He found that his feet were set in a scrubbed and faded portion of the carpet, where someone must have tried to remove the blood that had puddled from Father James’s head wound. An onerous duty for the grieving woman downstairs. Rutledge stepped a
way from it, then looked at it in relation to the windows.
If the victim had been struck down just there and from behind, he must have been facing the window. His back to his attacker. Rutledge went to test the latch, and then look out—almost directly into the windows opposite, where he could see an old woman in a chair, knitting.
Everyone described Father James as middle-aged but fit. But Walsh was a very large man. Even if help had come, what could even one of the strapping sons next door have done? It had taken four men at the police station to subdue Walsh. And by the time anyone had reached the study, the priest would have been dead. Yet if he was as capable as all the people who knew him had claimed he was, he would have abandoned any hope of aid, and tried to deal with the intruder in some fashion.
“If he wasna’ afraid of the man,” Hamish said, “he wouldna’ have called for help. If he was afraid, he’d ha’ kept an eye on him!”
“Yes, that’s what I’d have done,” Rutledge answered him. “Even if he knew the intruder, he’d have been wary . . .” Or—too certain of his powers of persuasion?
“Here, if you need the money that badly, take it, and go with my blessing. . . .”
“It’s easier to smash the back of a head—when there’s no face staring into yours,” Hamish pointed out. “With the bayonet, we didna’ look into the face.” And that was also true. Dead center, twist, withdraw. A belt buckle above the blade, not a pair of human eyes . . .
So why had the priest turned away? Toward the windows, rather than toward the intruder?
Only an exceptionally trusting man would have done that.
“Look, I’ll turn my back, and let you walk out of here. Return the money if and when you can; there are others who need it as much as you do. . . .”

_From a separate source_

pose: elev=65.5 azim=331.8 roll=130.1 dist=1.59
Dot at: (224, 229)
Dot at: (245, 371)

Still, to say that, Father James must have had a very good idea who was threatening him. Yet how far could a frightened man trust in return? Had it been a calculated risk, then? To calm whoever stood there, rather than agitate him?
Or had his assailant said, “Turn your back, and let me go”—then lost his nerve?
Rutledge listened to his intuition, and heard no reply.
The room, then. He slowly turned to study it. Not only had the drawer been broken open, the room had been ransacked.
If the priest had caught the intruder with the tin box pried open and the money in his hand, and offered him safe passage out the door, when had the room been torn apart? It must have happened before Father James came up the stairs. But why, when the locked desk drawer was the most logical place to begin a search and would have yielded the small tin box straightaway?
If the room had been turned upside down after the priest was dead, why not take a few minutes more to search through the rest of the house? The small clock in the parlor—the gold medal around the priest’s neck— whatever other easily pocketed windfalls came to hand— these had been left behind.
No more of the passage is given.